Figure 6. P110-TAT treatment reduced neurite shortening of MSNs from HD-iPS cells and corrected mitochondrial damage and cell death in patient neurons.

(A) Representative imaging on MSNs derived from Con- and HD-iPS cells. Top: A single neuron from each experimental group (original magnification, ×40). Bottom: A cluster of neurons at lower magnification (original magnification, ×20). (B) Data represent 3 independent experiments.
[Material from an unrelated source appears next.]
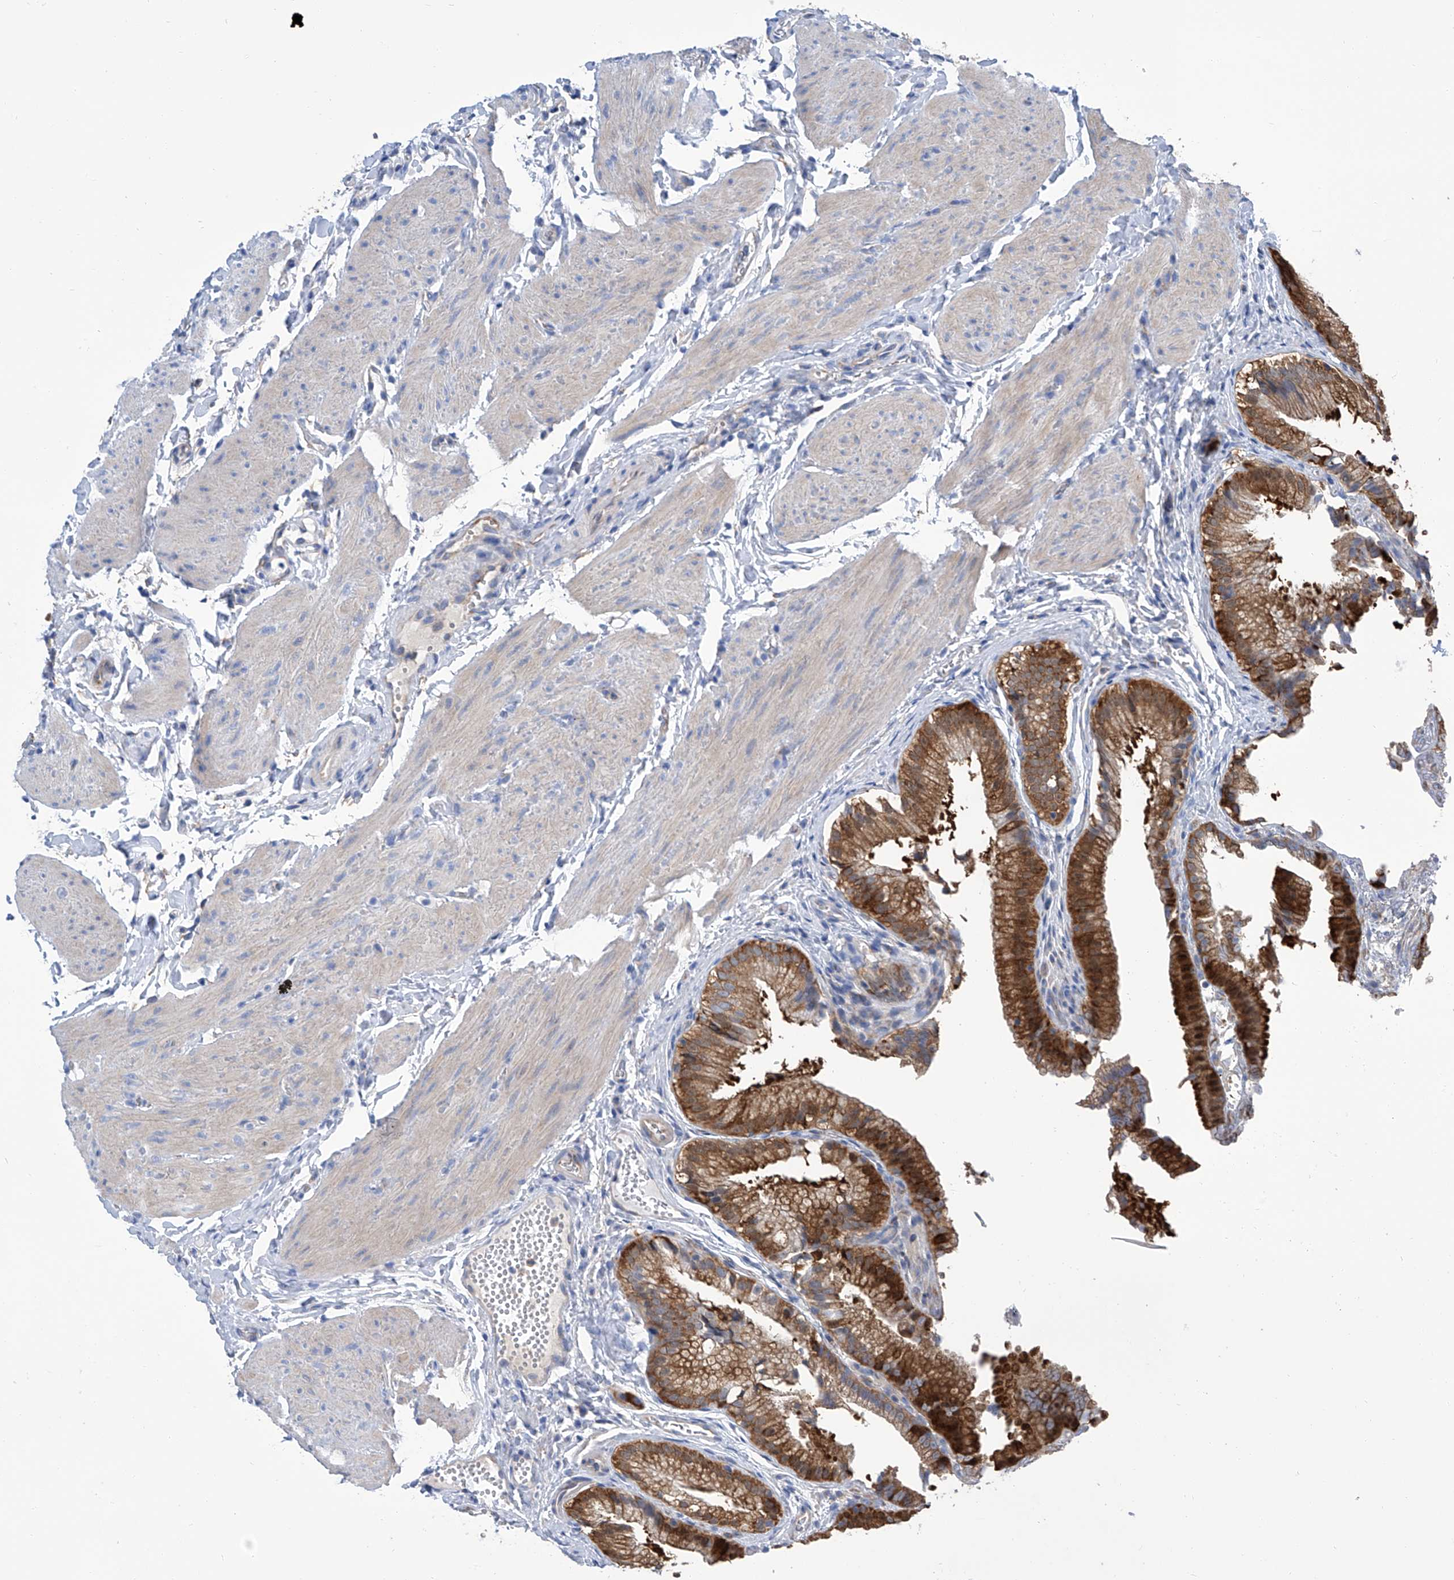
{"staining": {"intensity": "strong", "quantity": ">75%", "location": "cytoplasmic/membranous"}, "tissue": "gallbladder", "cell_type": "Glandular cells", "image_type": "normal", "snomed": [{"axis": "morphology", "description": "Normal tissue, NOS"}, {"axis": "topography", "description": "Gallbladder"}], "caption": "Immunohistochemical staining of normal gallbladder displays >75% levels of strong cytoplasmic/membranous protein staining in approximately >75% of glandular cells.", "gene": "GPT", "patient": {"sex": "female", "age": 30}}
At least 50 neurons/group were analyzed by an observed blinded to the experimental conditions. (C) Neuronal cells were labeled with TMRM fluorescence dye to indicate MMP. Density of TMRM red fluorescence only in cells with a neuronal-like morphology (multipolar cell bodies with at least 2 processes) was further quantitated as described in ref. 91. (D) Neuronal cells were stained with MitoSOX red, and density was analyzed in cells immunopositive for anti–DARPP-32. (E) Total ATP levels were measured using total lysates of mixed neuronal cells. Data represent 3 independent experiments. At least 50 neurons per group were analyzed. (F) After removal of BDNF for 48 hours, neuronal cell death was determined by the release of lactate dehydrogenase (LDH). Data represent 3 independent experiments. (G) Fluorescence density of EGFP-positive cells from neurons transduced by lentiviral particles containing p53 shRNA or control vector. Data represent 3 independent experiments. At least 50 EGFP-positive neurons per group were analyzed. (H) Neuronal cell death was determined by LDH release 2 days after removal of BNDF. Data are mean ± SEM. *P < 0.05 vs. Con; ^#P < 0.05 vs. HD.